# Reliable stores to buy livestock



## Syed (Oct 20, 2010)

Hey guys, just wondering where is a good place to shop for fish and corals. One of the two stores that I used to shop at for livestock, ORG, is closed down. The only store I go to at the moment is advanced reef aquatics. Do you guys know of any other stores where the fish and coral are healthy? I'm pretty anal about buying livestock not to mention a little paranoid.


----------



## J_T (Mar 25, 2011)

You need to come east. 

I won't talk about ORG, but i know Flavio runs a good shop.

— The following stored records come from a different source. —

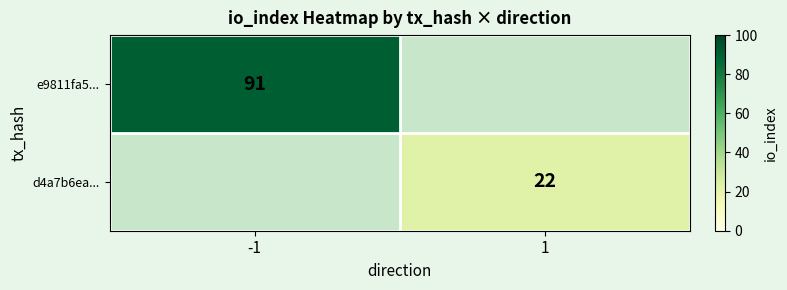

The e9811fa5... series shows 62 at -1. True or false?

False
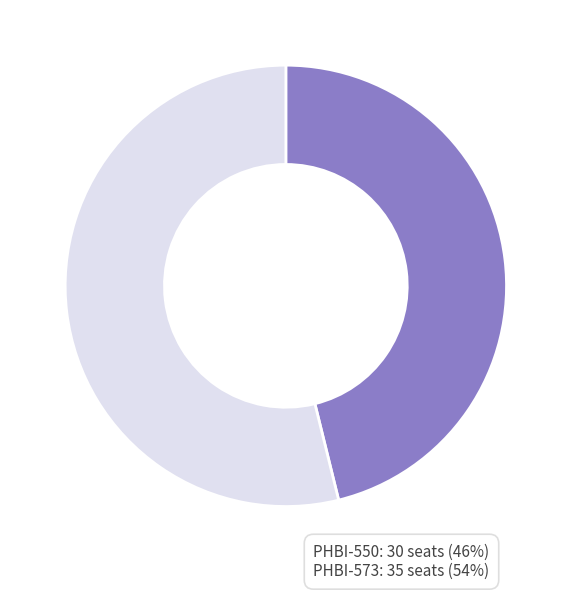

Is the sum of PHBI-573 and PHBI-550 greater than half?

Yes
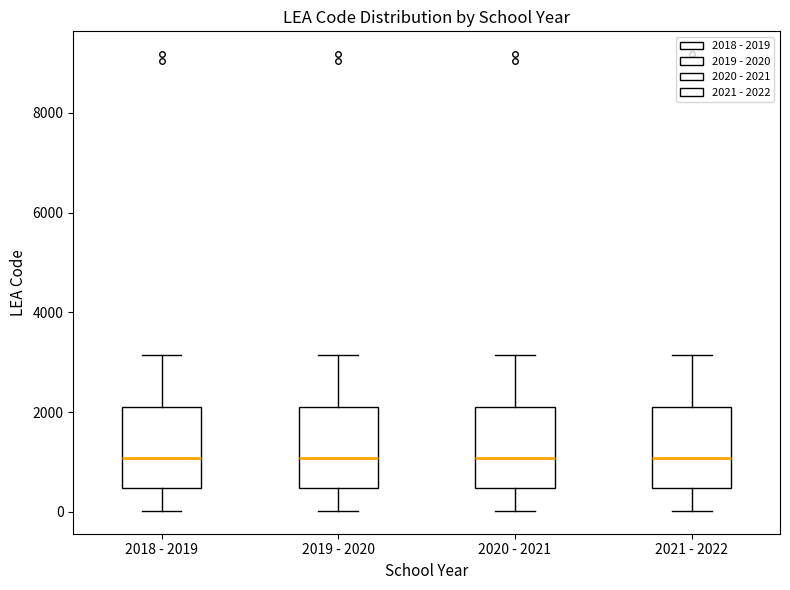

Reading left to right, transcribe this box plot: for each box, give where its median line is, the range the box spans, and where its two whiskers end, as read against the y-axis. The values are not printed on the chart, so give them approximately, as read against the axis.

2018 - 2019: median 1000, box 400 to 2200, whiskers 0 to 3200
2019 - 2020: median 1000, box 400 to 2200, whiskers 0 to 3200
2020 - 2021: median 1000, box 400 to 2200, whiskers 0 to 3200
2021 - 2022: median 1000, box 400 to 2200, whiskers 0 to 3200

When you come east, you will find many shops. Do a search for fury's map. That should get you to the topic that has a google map with all the stores on it.


Sent from my iPhone using Tapatalk


----------



## zoapaly (Jul 10, 2013)

Mississauga :
Bigal's
Aquatic Kingdom
Dragon Aquarium
Canada Corals
NorthYork:
FragCave
Fragbox
Scarborough:
Seaumarine
North America FB
Milton :
Fravol
Burlington:
CoralReefshop

The best stores for corals and fish


----------



## fury165 (Aug 21, 2010)

here is the link to the sticky with the url to the map http://www.gtaaquaria.com/forum/showthread.php?t=130618

Bookmark on your smartphone for when you are out and about.


----------



## darkangel66n (May 15, 2013)

Canada Corals is head and shoulders above the brick and mortar stores and Fragbox and Fragcave are awesome sellers.


----------



## tom g (Jul 8, 2009)

*stores*

Of course those would be zoapalys choices........


----------



## Bullet (Apr 19, 2014)

Don't forget Reef Boutique - near Yorkdale Mall on Dufferin street 
Very high quality corals and fish - very good advice from the owner


----------



## teemee (Aug 29, 2009)

what is fravol ????


----------



## J_T (Mar 25, 2011)

teemee said:


> what is fravol ????


I am guessing, Flavio.

Sent from my iPhone using Tapatalk


----------



## advanced reef aquatics (Apr 20, 2009)

I thought it was Gravol....but ive been called worse.


----------



## TBemba (Jan 11, 2010)

teemee said:


> what is fravol ????


----------



## Themaddhatter (Feb 7, 2011)

Hi! Flavio is great! I was at the Coral Shop last weekend, in Burlington , and they're awesome. I personally hated ORG because of Tom's attitude, but there are plenty of fish in the sea.. Literally!


----------